Guided FNAC of the GB lesions provides an accurate diagnosis with sensitivity of 98.6%. Similar studies by Nigam et al.[16] shows 83.3% accuracy, Pachori and Sharma[17] 83.4% accuracy, whereas Kumar et al.[18] showed 95.3% accuracy and Yadav et al showed 96.8%.[8]

Male: female ratio in our study was 1:4.2. Similar studies by Ahmad et al.[11] showed 1:3.8 ratio, Akosa et al.[19] showed 1:3 male:female ratio.

In our study, the mean age group of the patients was 52.2 years, whereas in study by Ahmad et al.[11] it is 44.1 years by Zargar et al.,[20] it is 44.1 years and 53 years respectively.

Our study had one case diagnosed by USG FNAC as adenocarcinoma turned out to be metastasis from liver. Another case of adenocarcinoma turned out to be empyema. Ahmad et al.[11] and Kedar et al.[21] also had false positive of empyema diagnosed on USG FNAC as adenocarcinoma.

Shukla et al.[15] had 52.5% adenocarcinoma, 23.3% suspicious of malignancy, 16.6% infection, and 6.6% acellular smear.

Ahmad et al.[11] had 37.3% adenocarcinoma, 13.3% – Infection + Suspicious of malignancy, and 3.8% acellular smear.

Kumar et al.[18] has 79.2% adenocarcinoma, 6.9% suspicious of malignancy, 6.9% chronic cholecystitis, 4.7% xanthogranulomatous lesion, and 2.3% adenoma.

Our present study had 79.2% adenocarcinoma, 12.9% chronic cholecystitis, 1.2% tuberculosis, 5.10% metastasis from liver, and 1.2% squamous cell carcinoma.

According to Yadav et al. 86.7% of the total USG FNAC cases were adenocarcinoma. Of which 72.8% were adenocarcinoma NOS, 8.0% were papillary adenocarcinoma, 5.5% were mucinous adenocarcinoma, 4.1% were adenosquamous, and 1.1% was pure squamous.[8]

Our study had 89.83% adenocarcinoma NOS, 3.38% were papillary, 3.38% mucinous, 1.69 of signet ring adenocarcinoma, 1.69% adenosquamous. and1.29% were only squamous.

WHO (2010) classifies CaGB into various morphological subtypes with their associated prognostic relevance.[1] Papillary adenocarcinoma is not included, it has been considered a good prognostic subtype as described previously by Armed Forces Institute of Pathology.[22]

Papillary adenocarcinoma shows predominantly papillary fragments and corresponds to well- differentiated category with histopathological concordance.

Mucinous adenocarcinoma is characterized by presence of more than 50% of extracellular mucin.[1] It is important to identify mucinous variant as it possesses more aggressive behavior than ordinary CaGB.[23]

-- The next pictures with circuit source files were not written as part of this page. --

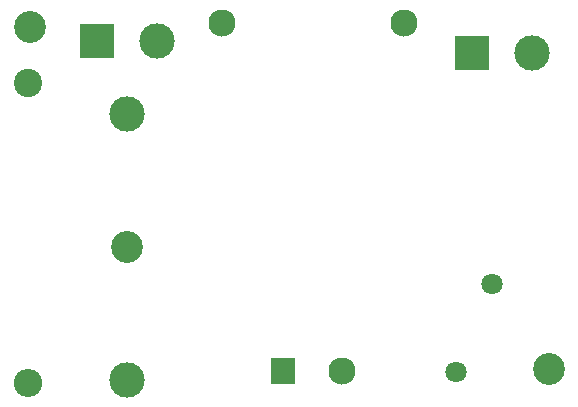
<source format=gbs>
G04 #@! TF.GenerationSoftware,KiCad,Pcbnew,5.1.12-84ad8e8a86~92~ubuntu20.04.1*
G04 #@! TF.CreationDate,2022-01-09T16:37:58+01:00*
G04 #@! TF.ProjectId,hlk-pm-pcb,686c6b2d-706d-42d7-9063-622e6b696361,1.0*
G04 #@! TF.SameCoordinates,Original*
G04 #@! TF.FileFunction,Soldermask,Bot*
G04 #@! TF.FilePolarity,Negative*
%FSLAX46Y46*%
G04 Gerber Fmt 4.6, Leading zero omitted, Abs format (unit mm)*
G04 Created by KiCad (PCBNEW 5.1.12-84ad8e8a86~92~ubuntu20.04.1) date 2022-01-09 16:37:58*
%MOMM*%
%LPD*%
G01*
G04 APERTURE LIST*
%ADD10C,2.700000*%
%ADD11O,2.400000X2.400000*%
%ADD12C,2.400000*%
%ADD13C,1.800000*%
%ADD14C,2.300000*%
%ADD15R,2.000000X2.300000*%
%ADD16C,3.000000*%
%ADD17R,3.000000X3.000000*%
G04 APERTURE END LIST*
D10*
X133477000Y-86487000D03*
X89535000Y-57531000D03*
D11*
X89408000Y-87630000D03*
D12*
X89408000Y-62230000D03*
D13*
X125651000Y-86748000D03*
X128651000Y-79248000D03*
D14*
X121198000Y-57214000D03*
X115998000Y-86614000D03*
D15*
X110998000Y-86614000D03*
D14*
X105798000Y-57214000D03*
D16*
X132080000Y-59690000D03*
D17*
X127000000Y-59690000D03*
D16*
X100330000Y-58674000D03*
D17*
X95250000Y-58674000D03*
D10*
X97790000Y-76126000D03*
D16*
X97790000Y-64876000D03*
X97790000Y-87376000D03*
M02*

</source>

Squamous differentiation is uncommon in CaGB.[24] Squamous and adenosquamous constituted 7% of the cases in the study by Roa et al,[24] whereas in present study it was 3% of malignancies.

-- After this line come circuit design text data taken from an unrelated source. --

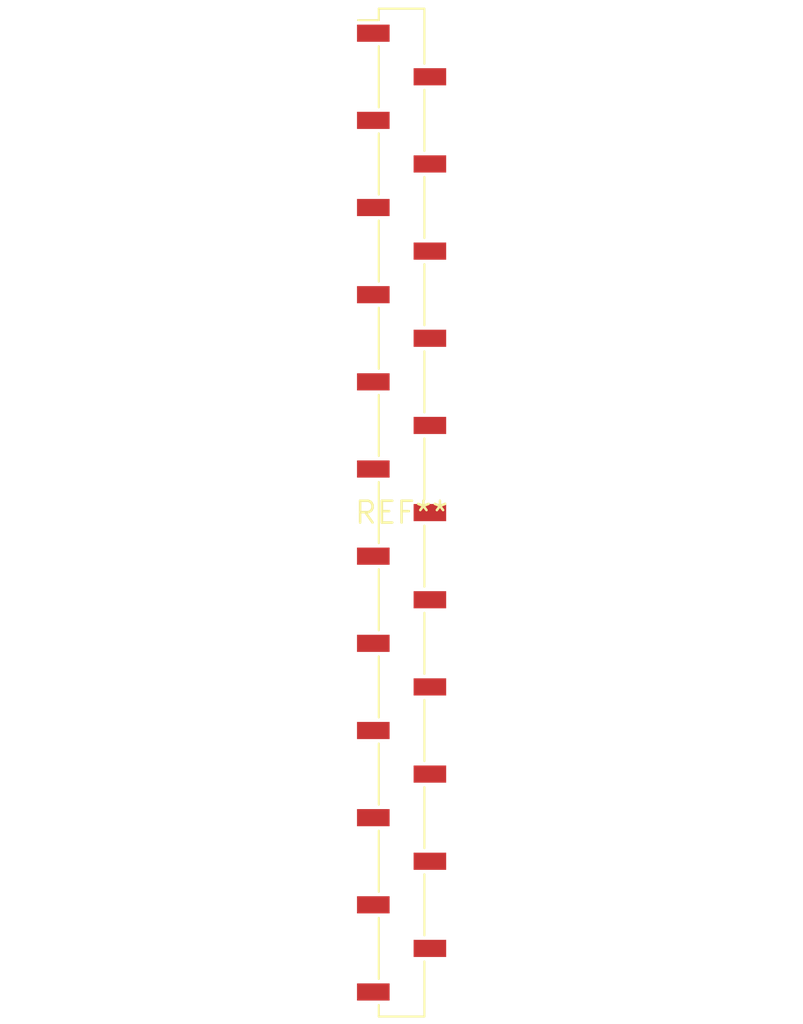
<source format=kicad_pcb>
(kicad_pcb (version 20240108) (generator pcbnew)

  (general
    (thickness 1.6)
  )

  (paper "A4")
  (layers
    (0 "F.Cu" signal)
    (31 "B.Cu" signal)
    (32 "B.Adhes" user "B.Adhesive")
    (33 "F.Adhes" user "F.Adhesive")
    (34 "B.Paste" user)
    (35 "F.Paste" user)
    (36 "B.SilkS" user "B.Silkscreen")
    (37 "F.SilkS" user "F.Silkscreen")
    (38 "B.Mask" user)
    (39 "F.Mask" user)
    (40 "Dwgs.User" user "User.Drawings")
    (41 "Cmts.User" user "User.Comments")
    (42 "Eco1.User" user "User.Eco1")
    (43 "Eco2.User" user "User.Eco2")
    (44 "Edge.Cuts" user)
    (45 "Margin" user)
    (46 "B.CrtYd" user "B.Courtyard")
    (47 "F.CrtYd" user "F.Courtyard")
    (48 "B.Fab" user)
    (49 "F.Fab" user)
    (50 "User.1" user)
    (51 "User.2" user)
    (52 "User.3" user)
    (53 "User.4" user)
    (54 "User.5" user)
    (55 "User.6" user)
    (56 "User.7" user)
    (57 "User.8" user)
    (58 "User.9" user)
  )

  (setup
    (pad_to_mask_clearance 0)
    (pcbplotparams
      (layerselection 0x00010fc_ffffffff)
      (plot_on_all_layers_selection 0x0000000_00000000)
      (disableapertmacros false)
      (usegerberextensions false)
      (usegerberattributes false)
      (usegerberadvancedattributes false)
      (creategerberjobfile false)
      (dashed_line_dash_ratio 12.000000)
      (dashed_line_gap_ratio 3.000000)
      (svgprecision 4)
      (plotframeref false)
      (viasonmask false)
      (mode 1)
      (useauxorigin false)
      (hpglpennumber 1)
      (hpglpenspeed 20)
      (hpglpendiameter 15.000000)
      (dxfpolygonmode false)
      (dxfimperialunits false)
      (dxfusepcbnewfont false)
      (psnegative false)
      (psa4output false)
      (plotreference false)
      (plotvalue false)
      (plotinvisibletext false)
      (sketchpadsonfab false)
      (subtractmaskfromsilk false)
      (outputformat 1)
      (mirror false)
      (drillshape 1)
      (scaleselection 1)
      (outputdirectory "")
    )
  )

  (net 0 "")

  (footprint "PinSocket_1x23_P2.54mm_Vertical_SMD_Pin1Left" (layer "F.Cu") (at 0 0))

)

</source>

As far as predictors of outcome of CaGB are concerned, histologic type, grade, and stage of the disease are considered useful parameters in various series.[1],[25] Subtyping and grading of the tumor on cytological material can be of great advantage in guiding the clinician in opting better patient management approach as it is helpful in predicting the patient outcome.

 Conclusion



USG FNAC of GB lesion is a very accurate method to diagnose and plan surgery beforehand because of its high sensitivity and specificity. Subtyping and grading of the tumors on cytological material based on WHO classification is helpful in deciding further patient management and may prevent unnecessary burden on already stressed health set-up in a developing Country like ours.

Financial support and sponsorship

No support available in the form of grants or aid.

Conflicts of interest

Authors declare no competing financial interests.